Upkeep of infrastructure, especially streets, is among the top issues that San Diegans say they want the City to focus on when surveyed. But no one likes it when a street is closed to repair a water main, then closed again to repair utility lines, and then closed another time for resurfacing. The City uses a conflict management tool to ensure this doesn’t happen, and one of the departments who contribute to this tool is Transportation and Storm Water.
Every month, TSW staff would run a report to export street repair projects from the pavement management database, perform about 30 steps in Excel to clean and reformat the data, join the tabular data to GIS data, and upload the final output to the conflict management tool. This process was a great first step toward managing conflicts with street work, but it introduced potential human errors and inconsistencies. It also took up a lot of staff time, requiring humans to perform tasks that computers do best.

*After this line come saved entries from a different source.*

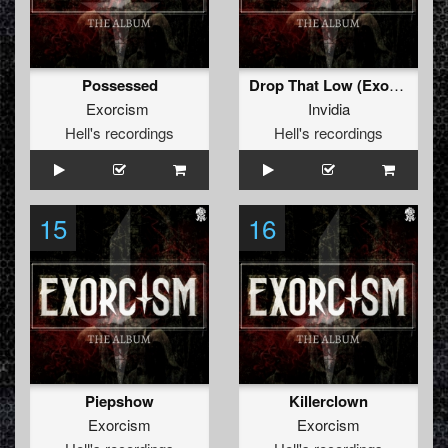
Possessed
Drop That Low (Exorcism Rmx)
Exorcism
Invidia
Hell's recordings
Hell's recordings
15
16
Piepshow
Killerclown
Exorcism
Exorcism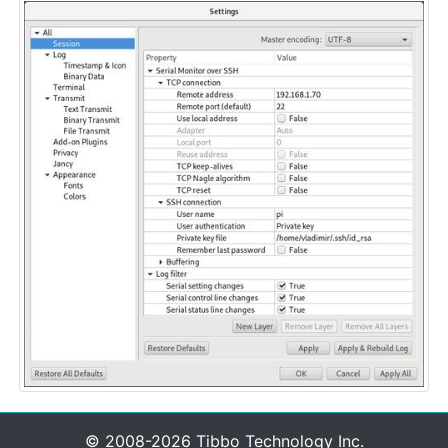
© 2008-2026 Tibbo Technology Inc.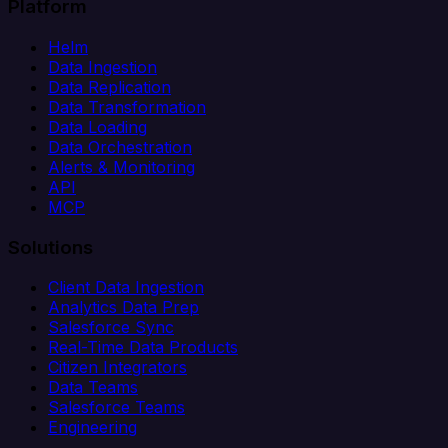
Platform
Helm
Data Ingestion
Data Replication
Data Transformation
Data Loading
Data Orchestration
Alerts & Monitoring
API
MCP
Solutions
Client Data Ingestion
Analytics Data Prep
Salesforce Sync
Real-Time Data Products
Citizen Integrators
Data Teams
Salesforce Teams
Engineering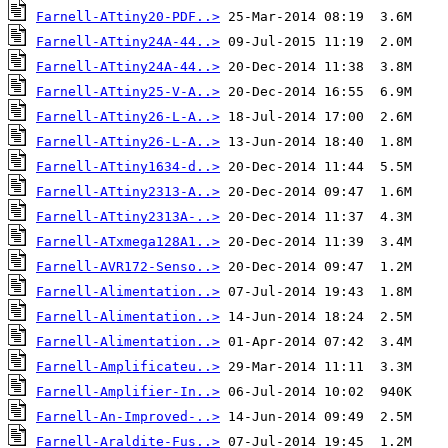
Farnell-ATtiny20-PDF..>
Farnell-ATtiny24A-44..>
Farnell-ATtiny24A-44..>
Farnell-ATtiny25-V-A..>
Farnell-ATtiny26-L-A..>
Farnell-ATtiny26-L-A..>
Farnell-ATtiny1634-d..>
Farnell-ATtiny2313-A..>
Farnell-ATtiny2313A-..>
Farnell-ATxmega128A1..>
Farnell-AVR172-Senso..>
Farnell-Alimentation..>
Farnell-Alimentation..>
Farnell-Alimentation..>
Farnell-Amplificateu..>
Farnell-Amplifier-In..>
Farnell-An-Improved-..>
Farnell-Araldite-Fus..>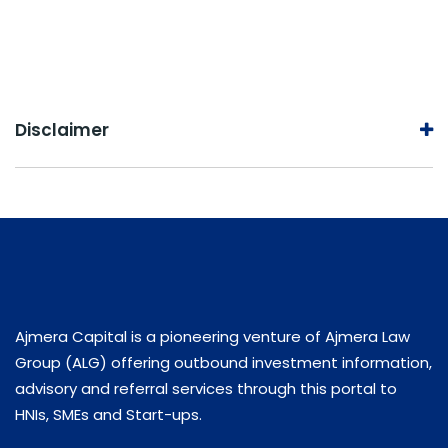
Disclaimer
Ajmera Capital is a pioneering venture of Ajmera Law
Group (ALG) offering outbound investment information,
advisory and referral services through this portal to
HNIs, SMEs and Start-ups.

City of San Diego used/is using a conflict management tool to address this/these challenge(s).
To save valuable staff time, as well as ensure consistency and accuracy in the data, the solution was to automate exporting and cleaning the data and transferring it to the conflict management tool. The City implemented its own version of Airflow, an open-source project originally built by Airbnb as a workflow management platform (see link under "More Reading"). TSW’s pavement management database was one of the first data sources to be added to the City’s Airflow. Airflow now backs all of the data published on the open data portal as well as data for internal analytics projects.
- The automated process replaced a time-consuming manual process, freeing up staff to work on more important tasks.
- The workflow of exporting, cleaning, and formatting the data is now defined in code, which makes the data more reliable and the workflow more manageable.
- Data is now updated daily instead of monthly.
The City of San Diego was the first local government entity to put into production the same workflow management system that large, data-driven companies like Airbnb, Groupon, Nextdoor, Paypal, and Spotify use.
Who Should Consider?
Governments with open data, performance management, and data science programs that need to automate extracting, cleaning, and transferring data.